Saturday, October 20, 2012

My body

Most mornings I hate my body. Showering or changing clothes is painful. As much as I hate to admit it, there are days where my feelings towards my body dictate or more so ruin my entire day. Some days it's just really hard to get past. Friday was one of these days. I left for work already in a bad mood. I then spent the morning calling eligible blood donors in an attempt to try to get them to donate for a patient in the hospital that they were an exact match for. This patients life is completely dependent on others. He receives blood transfusions very frequently and is in constant need of them to live. Can you imagine that? And he is just one of many.

As I sat there and ate my lunch I was overcome with gratitude. Although I have had my share of medical issues and am no stranger to being very sick, I am fairly healthy. I am able to get up every morning and live the life that I want to lead, with very little restraint. Thanks to my body I can do a lot of amazing things. My body has been through hell multiple times but it's resilience has always shone through.

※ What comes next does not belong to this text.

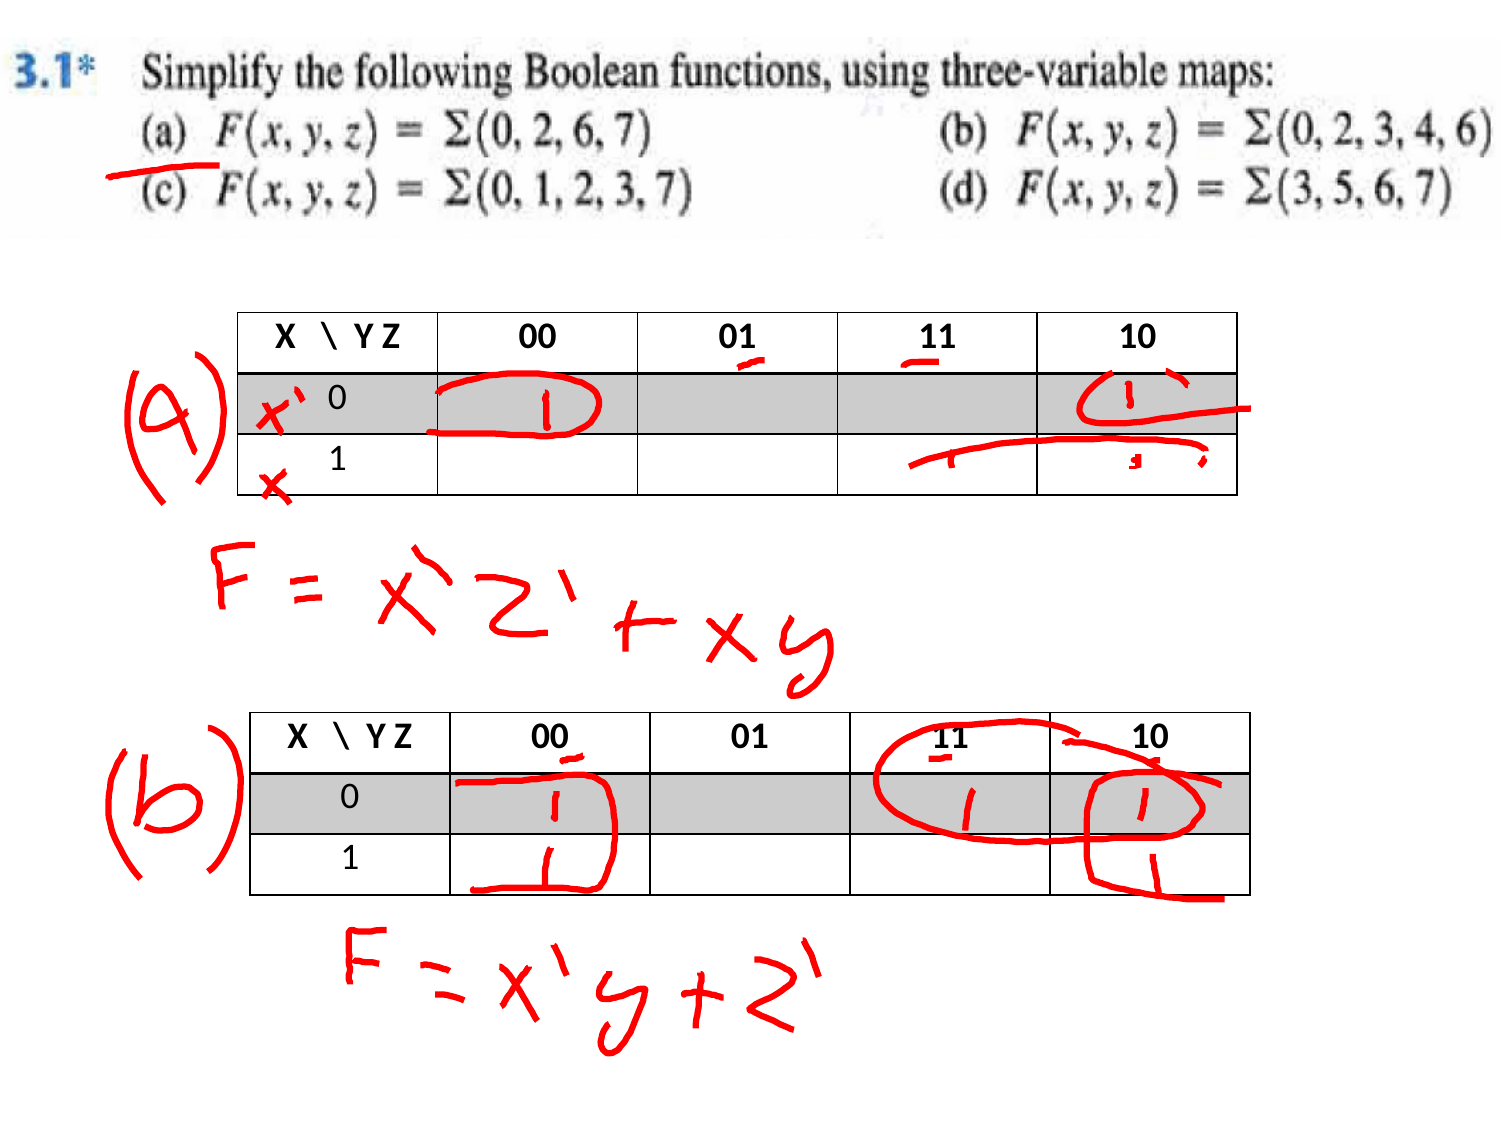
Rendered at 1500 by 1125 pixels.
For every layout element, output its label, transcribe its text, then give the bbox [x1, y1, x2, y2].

Two and a half years ago I lost all of my hair. For a good amount of time I was completely bald. During this time and as it grew back I wore bandanas and hats. Every time I noticed any growth, I threw a mini celebration. Before this experience I had always hated my hair. I constantly envied people who had straight non-frizzy hair. I never understood how people could get there hair to look so put together, when no matter how hard I tried (if I am honest with myself, I very rarely tried) my hair was a hot mess. It seemed to have a mind of it's own and was up to no good. While I was bald, I longed to have my hair back. Even through each awkward stage of growth, I cherished every hair on my head. Now, it is curlier and frizzier and on most days it looks like I don't believe in a brush (I promise I do) but I have learned to accept it and am grateful to have hair at all.

When I look at or think about my body I am overcome with a long list of things that I hate. Recovering from an eating disorder has meant gaining weight and watching my body change and this has been really difficult. Unfortunately I am not in a place where I have kindly accepted  these changes and right now the idea of loving my body sounds impossible. But I am starting to replace the hatred with gratitude. While I don't appreciate the shape and size of my body I am extremely grateful that I am healthy and able to wake up every morning and give back to others. I have been given many chances in life and my bodies strength and perseverance is largely to thank.

I made this earlier this year at an event for national eating disorders awareness week. We were asked to write a "letter to our body". Other people were writing amazing, inspiring things about their bodies but all I could come up with was an apology.